I smile to think of it.

If Grandmother had been more welcoming or even simply accepting of Mom, I wonder if they’d have left France to take up residence in the New Orleans home that had been empty since my great uncle, Tobias, had passed away a decade earlier. Although, as Grandmother tells it, a Tithing was overdue, and with the Wildbloods settled in New Orleans, it was inevitable the next Penitent would come here. Given the tragedies that had been multiplying, and knowing my grandmother, I can see how her twisted mind would add two and two together and come up with eight.

The birth of Abacus and myself—well, the birth of Abacus—was a sign to her that my parents’ union was not blessed. Abacus was born average. Not deformed, not lacking in any way, but simply average. I was the stronger of the two of us, bigger and quicker to hit all those milestones doctors measure.

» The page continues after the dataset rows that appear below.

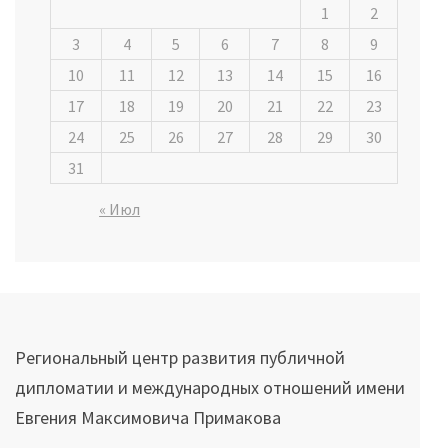
1
2
3
4
5
6
7
8
9
10
11
12
13
14
15
16
17
18
19
20
21
22
23
24
25
26
27
28
29
30
31
« Июл
Региональный центр развития публичной
дипломатии и международных отношений имени
Евгения Максимовича Примакова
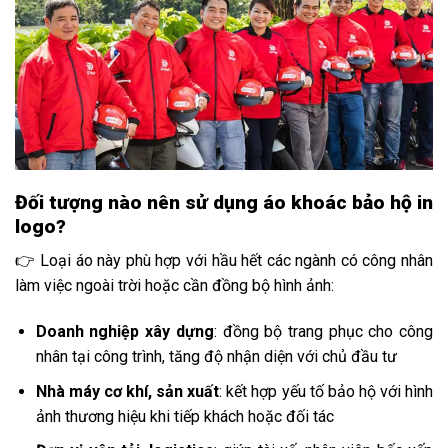
Đối tượng nào nên sử dụng áo khoác bảo hộ in
logo?
👉 Loại áo này phù hợp với hầu hết các ngành có công nhân
làm việc ngoài trời hoặc cần đồng bộ hình ảnh:
Doanh nghiệp xây dựng
: đồng bộ trang phục cho công
nhân tại công trình, tăng độ nhận diện với chủ đầu tư
Nhà máy cơ khí, sản xuất
: kết hợp yếu tố bảo hộ với hình
ảnh thương hiệu khi tiếp khách hoặc đối tác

But I was born second.

When Emmanuel came, my parents had a reprieve because Grandmother found no fault with him. However, after his birth, there were several miscarriages. My parents always wanted a big family, and that was one area where they and Grandmother agreed. But each miscarriage, always around the twenty-week mark, was another sign to Salomé Delacroix that her son’s marriage should not have been, that the next Penitent was not to be born to this woman.

Back then, my brothers and I didn’t know about the curse. Our parents kept us well sheltered as far as that went. But in time, as Grandmother became more and more adamant that our father leave our mother and marry an appropriate woman—a Society woman—they left Paris and took up residence in the New Orleans house. It was Dad’s anyway as the oldest living male of the family. Once they left Paris, they’d cut off all ties with Grandmother.

Rébecca was born shortly after our arrival in New Orleans. I still remember how small she was, how happy Mom especially was with her girl. She’d always wanted a daughter even though she loved my brothers and I wholly.

Before the time of Rébecca’s birth, they began renovations on the house that my great-uncle had let go to ruin. They were set to begin with the dark wing upon their return from the yacht trip they never came home from.

With a heavy sigh, I turn into the room that houses my mother’s beloved piano. Electricity is spotty in the dark wing and non-existent in this room, so I begin the task of lighting the candles and take in the boxes upon boxes stacked all around the room. My parents’ things, which Grandmother had ordered packed and put away first thing upon her arrival. I guess it could have been worse. She could have burnt them or made us move back to France.

But by then, there was no doubt that the time of The Tithing was drawing near as far as she was concerned. The Wildbloods had four daughters and one of them was rumored to be marked with the crescent moon. It was, to her, a sign from Shemhazai himself come to her in a dream.